Bonnie is my only sibling, older than me by eight years. Yet I have always felt like the big sister, because my IQ is normal, and hers hovers around 70. Anyone in the psychology or social work field knows what that means – she’s qualified for the MR Waiver. Use your imagination to figure out what “MR” stands for. These days it’s politically incorrect to call someone “retarded,” though all it means, really, is “slow.”
Yet Bonnie is rarely at half tempo. She may have trouble getting around these days, despite the spiffy new walker I bought her at Mercy’s Home Care Store, but her mind is as sharp as ever. If this sounds contradictory, then you’ve never known a mentally handicapped person. They can be silly, full of jokes, full of questions. Whenever we go to see her, Bonnie has a list of questions typed up for us. Yes, typed. Now that her tremor gets the best of her, she prefers to type out notes, a skill she learned in high school.
Her questions range all over the place, from “What is Andromeda?” to the phonetically sounded out “anna/fe/lec/tic shock.” An avid TV watcher, she demands answers to new words and subjects. We try our best to answer.
One question, though, has been impossible to answer. “Where is Snowball?” she asks every time we visit. She has a storage unit, the place we stashed as much as we could of her belongings, that awful weekend when she was evicted from her apartment as the ice rained down in sharp sheets. Into the dumpster went the cat-pee stained pillows and loveseat and junk. To Goodwill went whatever we figured she would never use again, and into the storage unit whatever else would fit.

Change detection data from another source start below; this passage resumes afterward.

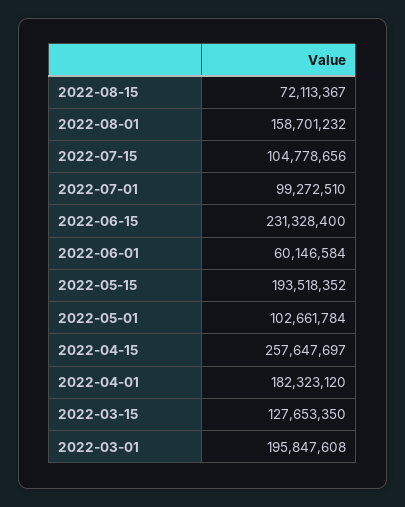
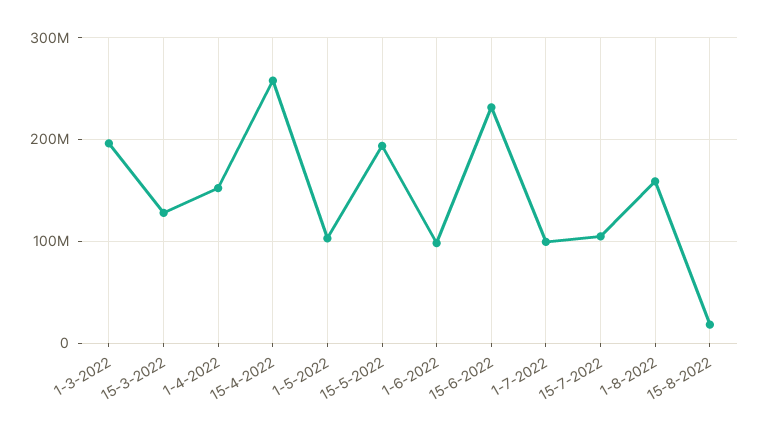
  {
-   "2022-08-15": 72113367,
+   "2022-08-15": 20000000,
    "2022-08-01": 158701232,
    "2022-07-15": 104778656,
    "2022-07-01": 99272510,
    "2022-06-15": 231328400,
-   "2022-06-01": 60146584,
+   "2022-06-01": 100000000,
    "2022-05-15": 193518352,
    "2022-05-01": 102661784,
    "2022-04-15": 257647697,
-   "2022-04-01": 182323120,
+   "2022-04-01": 150000000,
    "2022-03-15": 127653350,
    "2022-03-01": 195847608
  }

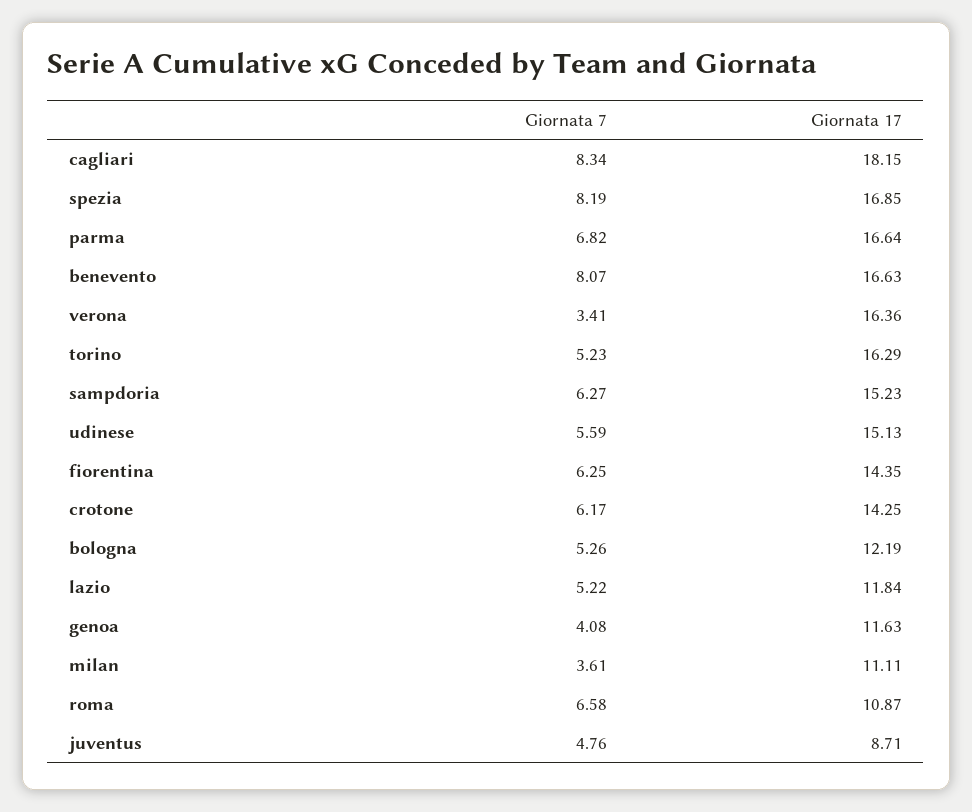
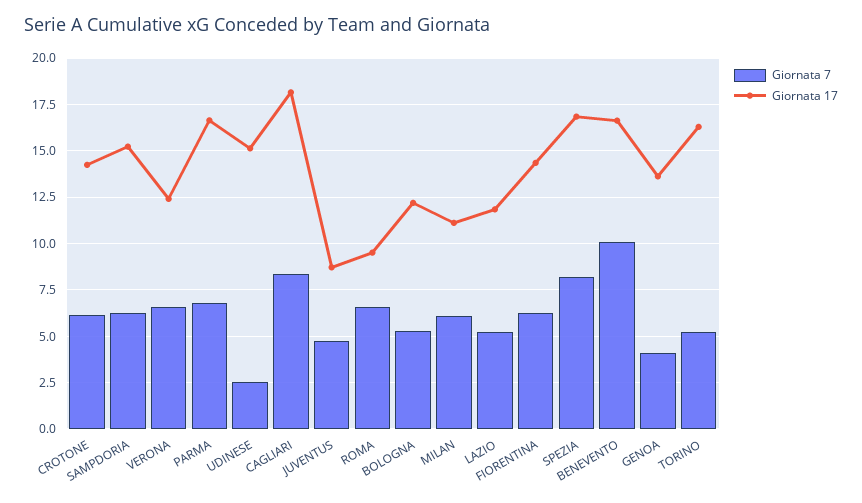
  {
    "Giornata 7": {
      "cagliari": 8.34,
      "spezia": 8.19,
      "parma": 6.82,
-     "benevento": 8.07,
+     "benevento": 10,
-     "verona": 3.41,
+     "verona": 6.5,
      "torino": 5.23,
      "sampdoria": 6.27,
-     "udinese": 5.59,
+     "udinese": 2.5,
      "fiorentina": 6.25,
      "crotone": 6.17,
      "bologna": 5.26,
      "lazio": 5.22,
      "genoa": 4.08,
-     "milan": 3.61,
+     "milan": 6,
      "roma": 6.58,
      "juventus": 4.76
    },
    "Giornata 17": {
      "cagliari": 18.15,
      "spezia": 16.85,
      "parma": 16.64,
      "benevento": 16.63,
-     "verona": 16.36,
+     "verona": 12.5,
      "torino": 16.29,
      "sampdoria": 15.23,
      "udinese": 15.13,
      "fiorentina": 14.35,
      "crotone": 14.25,
      "bologna": 12.19,
      "lazio": 11.84,
-     "genoa": 11.63,
+     "genoa": 13.5,
      "milan": 11.11,
-     "roma": 10.87,
+     "roma": 9.5,
      "juventus": 8.71
    }
  }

It is no exaggeration to say that half of that unit comprises stuffed animals. There are dogs and bears, swans and ducks, bunnies and elephants. She began collecting them early, and the collection grew, mainly because it was so easy to make her happy by buying another one. Over the years, as her apartments grew larger, so did her menagerie. We joked about how long it must take her to unload her bed every night for sleep – until the jokes became strained and her enjoyment of the animals began to seem much more like obsession.
You may have seen TV shows where the police come in and remove a mentally ill hoarder who cannot see that his or her home has become an invitation for disaster. Fires, toppling stacks of books, dangerous slips on slick magazines; people have died in conditions like this.

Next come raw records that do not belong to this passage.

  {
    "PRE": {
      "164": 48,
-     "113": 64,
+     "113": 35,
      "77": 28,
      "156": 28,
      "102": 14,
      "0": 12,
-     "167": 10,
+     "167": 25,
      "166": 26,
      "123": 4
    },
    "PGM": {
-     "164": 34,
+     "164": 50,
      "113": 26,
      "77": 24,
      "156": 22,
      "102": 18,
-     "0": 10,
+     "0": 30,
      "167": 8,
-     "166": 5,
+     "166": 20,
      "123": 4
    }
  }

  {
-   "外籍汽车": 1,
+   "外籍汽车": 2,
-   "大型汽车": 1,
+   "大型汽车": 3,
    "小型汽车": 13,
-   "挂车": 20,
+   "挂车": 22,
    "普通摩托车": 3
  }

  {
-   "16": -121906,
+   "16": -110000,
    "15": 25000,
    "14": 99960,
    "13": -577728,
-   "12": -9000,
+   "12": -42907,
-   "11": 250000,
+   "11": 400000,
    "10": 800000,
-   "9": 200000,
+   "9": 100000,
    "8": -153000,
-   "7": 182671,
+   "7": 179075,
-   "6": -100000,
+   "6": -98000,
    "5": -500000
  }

So it’s just as well that Bonnie’s last landlord got fed up, calling us in to remove her. Social Services made sure she found a new, better place assisted by 24-hour professional care. She still has her own room, which she tries to over-fill with magazine clippings and more stuffed animals but is prevented from turning into a firetrap. After all, she’s an adult, with her own checking account (somewhat monitored by me, her guardian and payee of her monthly Social Security Supplemental Income checks). Her aides and I try to dissuade her from investing in yet another koala bear or singing chicken, but stronger women than us have failed.
Every so often, I go through her storage unit, find something I think she might appreciate, and present it to her, hoping the joy of the surprise will outweigh the frustration of not being allowed to go through the unit herself.
But one day, she described Snowball, and asked me sweetly to please find her and bring her over. Snowball was, as described by Bonnie, a smallish white cat with a ruff around her neck crocheted by my sister herself. Snowball was alleged to have originally belonged to our mother, who died in 2000. So she’s no help. The way Bonnie likes to tell it, Snowball is the first stuffed animal of all, the one who got her started on her wonderful pastime. Were my mother still alive to hear this, she might rue the day she ever thought of bestowing Miss Snowball on her eldest child.
So I started looking. You have to understand – Bonnie’s storage unit, located in the northwest part of Davenport, is crammed to the gills with boxes and plastic tubs and paper bags of calendars and yarn balls, broken bed frames and homeless furniture. Some of it should go, but I’ve reached my limit of tossing out my sister’s belongings. Her budget can afford the storage fees, so her old white indoor skates and purple bowling ball and stacks of vinyl LPs can remain there forever, as far as I’m concerned. My conscience seems to require it.
It gives me great satisfaction when Bonnie describes some thing she is missing – a small blue lamp, a polka-dot umbrella, a wooden jewelry box still full of costume jewelry – and I am able to produce it for her. But Snowball? No such luck. I have brought over some half dozen white cats of various vintages, and struck out every time.
A friend suggests there never was a Snowball, that Bonnie dreamed her up as the ur-stuffed animal that got her habit started. By now, we’ve gone through every single box and bin and rescued every single white kitty cat. Still, no luck. But I try to keep Bonnie hopeful. Any time she asks, I say not, “We’ve looked everywhere!” but instead, “We’re still looking!” Because when you have so little of real value in this world, it sure would be nice to find at least one thing you’re really longing for.